Centre for Assessment
Information about assessment
Test scores cannot be directly compared or combined on the basis of raw scores alone. It is not meaningful to compare or add together raw scores from tests of a different type, of different length, of different time-limit or of different difficulty. On the other hand, standardised scores are suitable for this purpose and adding together standardised scores ensures that the tests all have equal weight.
Usually, tests are standardised so that the average standardised score automatically comes out as 100, irrespective of the difficulty of the test and so it is easy to see whether a pupil is above or below the average. The measure of the spread of scores is called the 'standard deviation' and this is usually set to 15 for educational attainment and ability tests. This means that, for example, irrespective of the difficulty of the test, about 68 per cent of the pupils in the national sample will have a standardised score within 15 points of the average (between 85 and 115) and about 96 per cent will have a standardised score within two standard deviations (30 points) of the average (between 70 and 130). These examples come from a frequency distribution known as 'the normal distribution', which is shown in the figure below. Published standardised scores usually range from 70 to 140 or from 69 to 141.
If no age allowance were to be applied to the standardised scores, then the equation for converting raw scores to standardised scores with a mean (average) score of 100 is
S = 15(b — a)/sd + 100
where S is the pupil’s standardised score, b is the pupil’s raw score, a is the average raw score of all the pupils, and sd is the standard deviation of the raw scores.
As an example, take a test of 80 questions. After the test has been administered and marked, the average (or ‘mean’) raw score, and standard deviation of these raw scores, are computed. The average score is 45 and the standard deviation is 12.5. For a pupil with a raw score of 55, the standardised score will be:
S = 15 x (55 — 45)/12.5 + 100 = 112
However, in order to allow for the differing ages of the pupils as accurately and as fairly as possible across the complete score range, the age-standardised scores are calculated in a much more statistically complex way, although the effect is similar to computing sets of scores using the above equation for pupils of the same age (to the nearest month).

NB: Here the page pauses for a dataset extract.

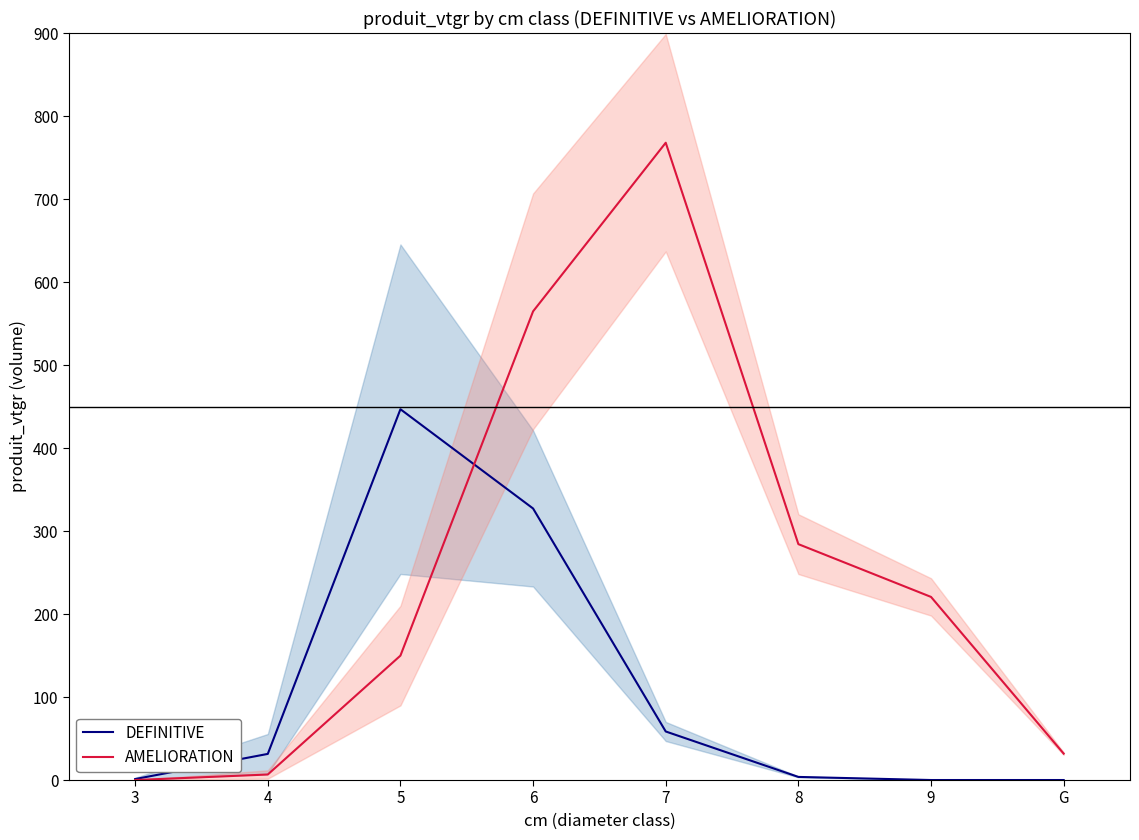

The value of DEFINITIVE at 5 is 260.6. True or false?

False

Raw scores and standardised scores come from different scales, and are therefore not easily comparable with each other. An everyday example of this is the comparison of temperatures in degrees Fahrenheit and degrees Celsius. Fahrenheit temperatures above 32 degrees convert to positive numbers on the Celsius scale, whereas those below 32 degrees convert to negative numbers on the Celsius scale. The conversion of raw scores to age-standardised scores is much more statistically complex, though, than the conversion of Fahrenheit to Celsius. It actually depends on the level of difficulty of the test, the average score and the spread of scores in the test and on the relative levels of performance by pupils of differing ages.
It should be understood that scores expressed as percentages are never used. Unlike standardised scores, percentages cannot relate to the average performance of the pupils or to the extent of the variation in test score. Only by taking these into account can scores be places on a common scale.
What does a standardisation table look like?
An example of a table can be seen here. In order to be more easily readable, this example is based upon results from a test of only 40 questions to show how a standardisation table typically works.
Because standardised scores depend upon a pupil's raw score and age, a standardisation table is called a ‘two-way entry table’. In a column at the left-hand side of the table are the raw scores. Along the top of the table are the different ages - for example, 10:11 means 10 years and 11 months. As an illustration, a pupil aged 10:07 with a raw score of 12 will have a standardised score of 88 on this example test.
Two features of standardisation tables can be seen in this example:
1) As one moves along a row from left to right (i.e. as the age increases), the standardised scores decrease slightly. This is the age allowance at work, compensating for the fact mentioned earlier that, almost invariably, younger pupils score slightly lower on average. The rate at which standardised scores decrease with increasing age will vary from one test to another, and therefore the pattern observed in this table may well be different to that applicable to other tables.
2) The inclusion of this age allowance means that a younger pupil can achieve the same standardised score as an older pupil whilst having a slightly lower raw score. As stated before, this is in order not to disadvantage summer-born children in comparison to pupils who happen to have been born, say, in the previous autumn. An important consequence of this is that, in whatever month pupils were born, roughly the same proportion will achieve the specified pass mark. This is because pupils are, in effect, only being compared with other pupils of the same age as themselves.
As one moves down any particular column, the standardised scores increase. This means quite simply that higher raw scores will result in higher standardised scores.